Quelques années plus tard, dirigeons-nous vers la Chine, avec l’impressionnante publication de Tania Branigan, Fantômes rouges aux éditions Stock. L’autrice est journaliste, correspondante pour The Guardian de 2008 à 2015 à Pékin. Elle aborde un sujet peu traité, en particulier en France, et complètement tabou en Chine : la révolution culturelle. Elle relate la Campagne des Cent Fleurs, le Grand Bond en avant et sa famine catastrophique, de 1966 à 1976, date à laquelle Mao meurt. Le procès de la bande des Quatre met alors fin à une décennie de violences : on estime le nombre de morts à deux millions et le nombre d’individus traqués et torturés à trente-six millions. Les lectures de Tania Branigan mais aussi ses rencontres avec des victimes et d’anciens Gardes Rouges permettent la transcription de nombreux témoignages. Ces derniers, souvent très jeunes, ont participé à des dénonciations et des bastonnades parfois mortelles. Malgré le désir de confession de ces hommes et de ces femmes sur les réseaux sociaux, de travaux artistiques, de lieux de souvenirs, la Chine harmonise son Histoire en mettant en place un « oubli collectif ». Néanmoins, la révolution culturelle a des répercussions psychologiques sur les générations actuelles dont les grands-parents ont été investis et marqués par cette période. Le Président Xi Jinping, actuel dirigeant chinois, a été envoyé en rééducation et son père écarté du pouvoir suite à une purge. Pourtant, il se rapproche du monde de Mao, avec un retour du flicage de la population chinoise, remettant en place un culte de la personnalité. On le surnomme d’ailleurs timonier comme son prédécesseur. Un ouvrage incontournable pour comprendre la Chine d’aujourd’hui.
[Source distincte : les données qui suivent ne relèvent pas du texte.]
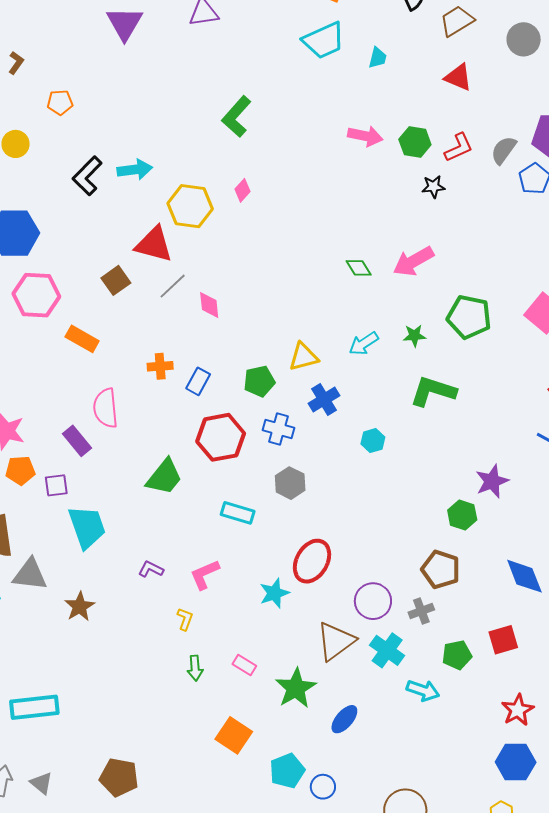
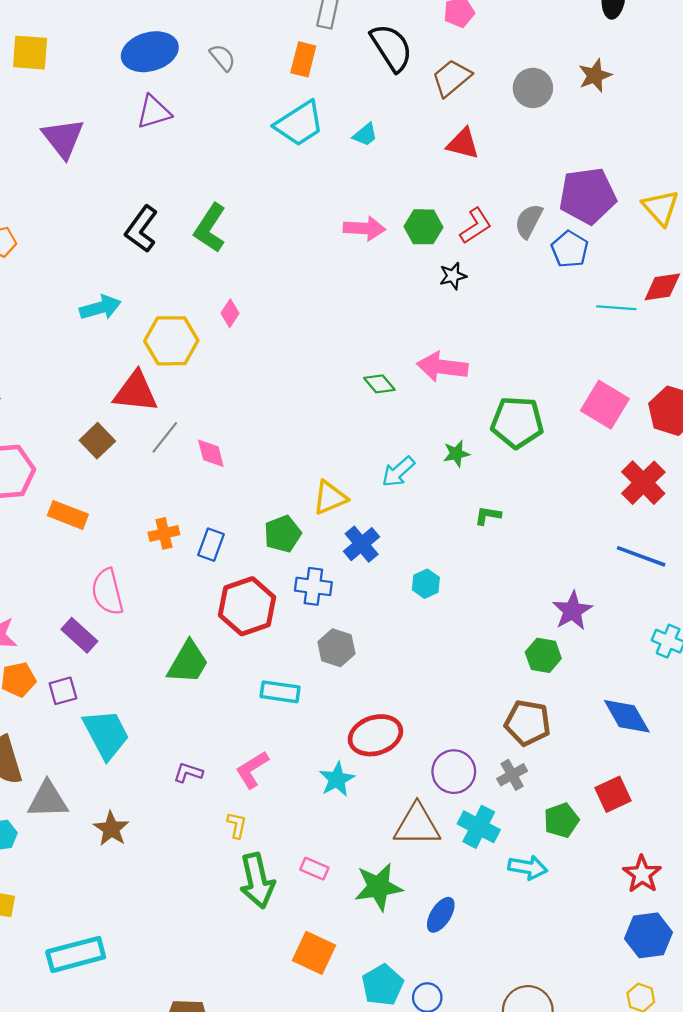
cyan trapezoid: (378, 58) -> (365, 135), turned 45
black L-shape: (87, 176) -> (141, 229), moved
pink arrow: (413, 261) -> (442, 367), turned 45
green L-shape: (433, 391) -> (488, 516), size x0.5
red ellipse: (312, 561) -> (375, 735), turned 51
brown triangle: (336, 641) -> (417, 825), turned 45
green arrow: (195, 668) -> (257, 881), size x1.8
green star: (296, 688) -> (378, 887), turned 30

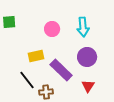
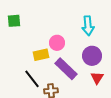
pink circle: (52, 29) -> (57, 43), moved
red triangle: (88, 86) -> (97, 78), moved

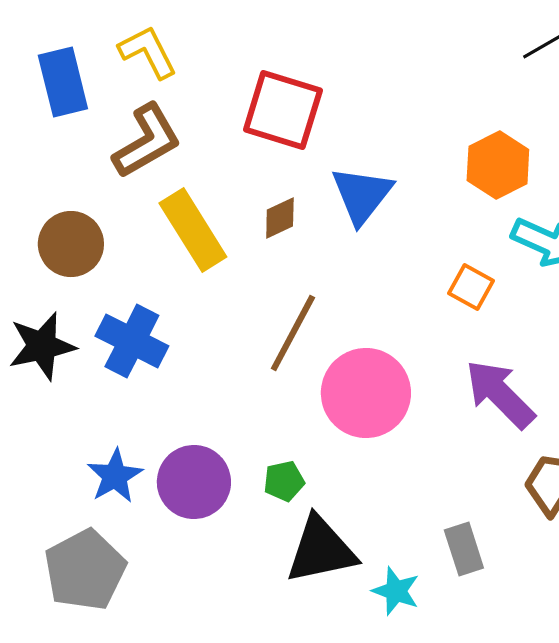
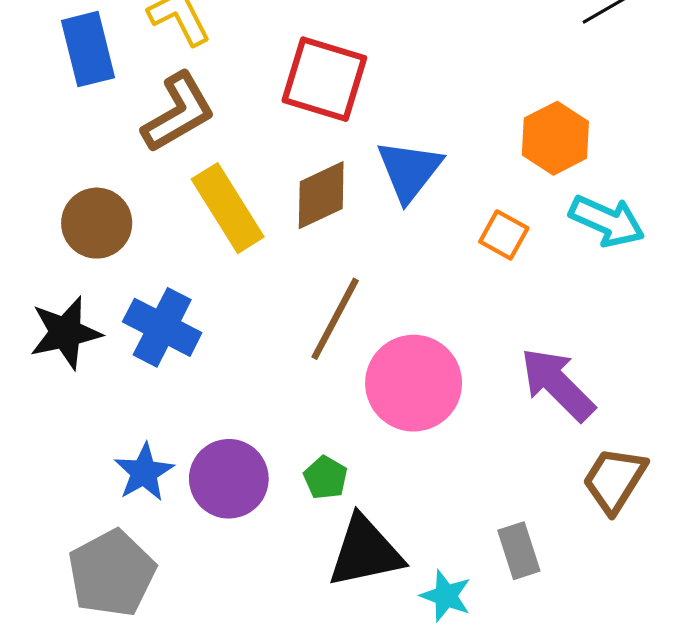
brown diamond: (280, 218) -> (321, 195), size x1.5
orange square: (471, 287) -> (504, 235), moved
green pentagon: (284, 481) -> (325, 478), turned -30

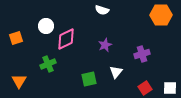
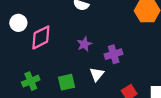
purple cross: (142, 54) -> (114, 54), moved
green cross: (48, 64) -> (31, 81), moved

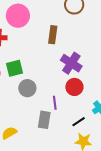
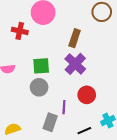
purple cross: (71, 63) -> (75, 64), moved
green square: (15, 68) -> (41, 66), moved

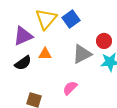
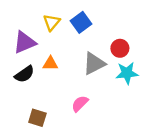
yellow triangle: (46, 19) -> (52, 22), size x0.7

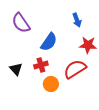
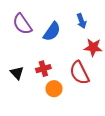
blue semicircle: (49, 42) -> (52, 32), moved
red semicircle: (75, 69) -> (79, 73), turned -85

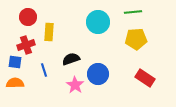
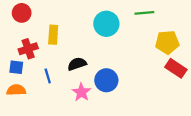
red circle: (28, 17) -> (22, 13), moved
yellow pentagon: (136, 39) -> (167, 42), moved
red rectangle: (145, 78) -> (176, 68), moved

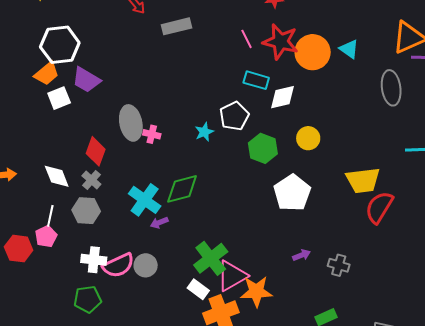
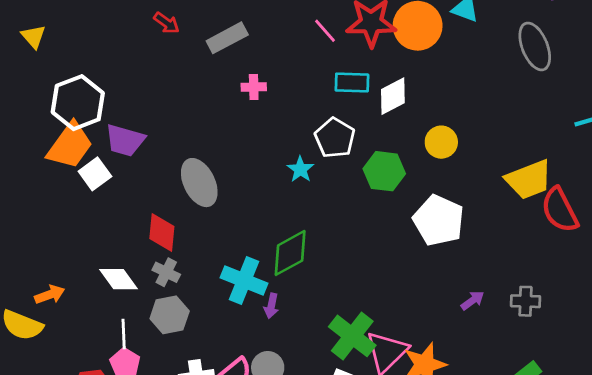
orange trapezoid: (47, 74) -> (70, 145), size x1.4
pink cross: (152, 134) -> (254, 87), moved
red semicircle: (379, 207) -> (560, 210), turned -44
purple arrow: (159, 223) -> (271, 306), turned -42

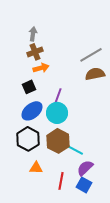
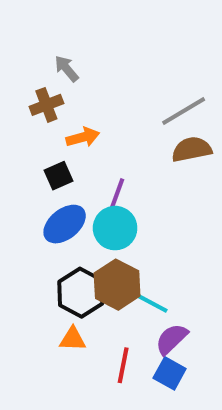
gray arrow: (33, 34) -> (67, 69), turned -48
brown cross: (35, 52) -> (46, 105), moved
black hexagon: (28, 139) -> (81, 293), moved

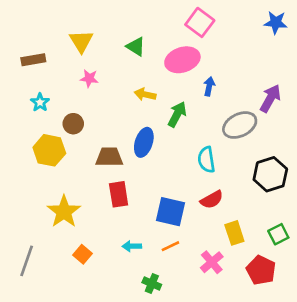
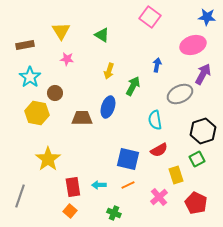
pink ellipse: (182, 60) -> (193, 45), moved
yellow arrow: (145, 94) -> (109, 71), turned -84
cyan star: (40, 102) -> (30, 77), size x1.5
red rectangle: (119, 194) -> (73, 187), moved
green square: (278, 234) -> (197, 159), moved
orange square: (83, 254) -> (70, 211), moved

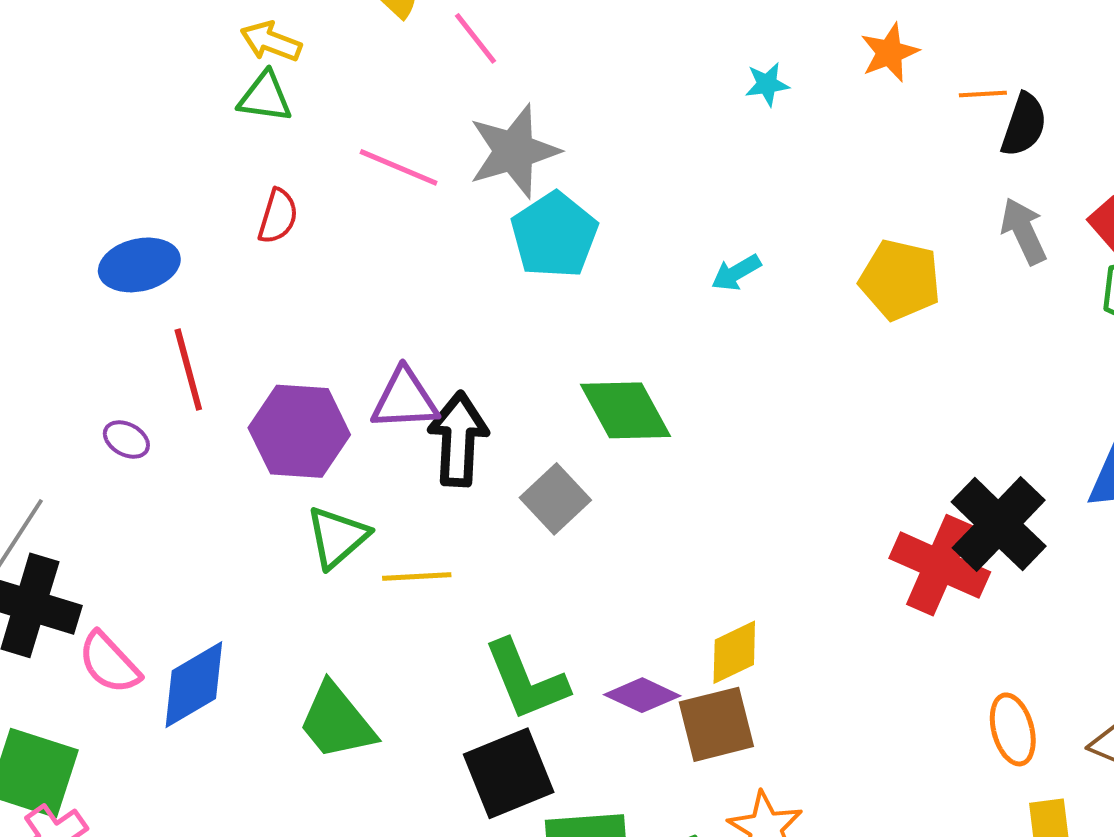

Enfin pour terminer cette réflexion, il faut découvrir le nouvel opus d’Olivier Mannoni aux éditions Héloïse d’Ormesson, Coulée brune. Il se penche, suite aux dernières élections européennes et à la montée importante de l’extrême droite, sur les changements d’expression dans notre langage politique. De quand le dater ? Difficile à dire. Il est vrai qu’avec les nombreux médias à notre disposition, la diffusion sur le thème des complots, jouant sur la haine et les peurs, font la part belle au populisme. Le traducteur de Historiciser le mal connaît bien le vocabulaire et les idées diffusées par Hitler et traque cela dans les discours et interventions des intervenants politiques ou pas. Il nous incite à « raisonner » et à être attentif pour que la démocratie ne devienne pas qu’un terme historique.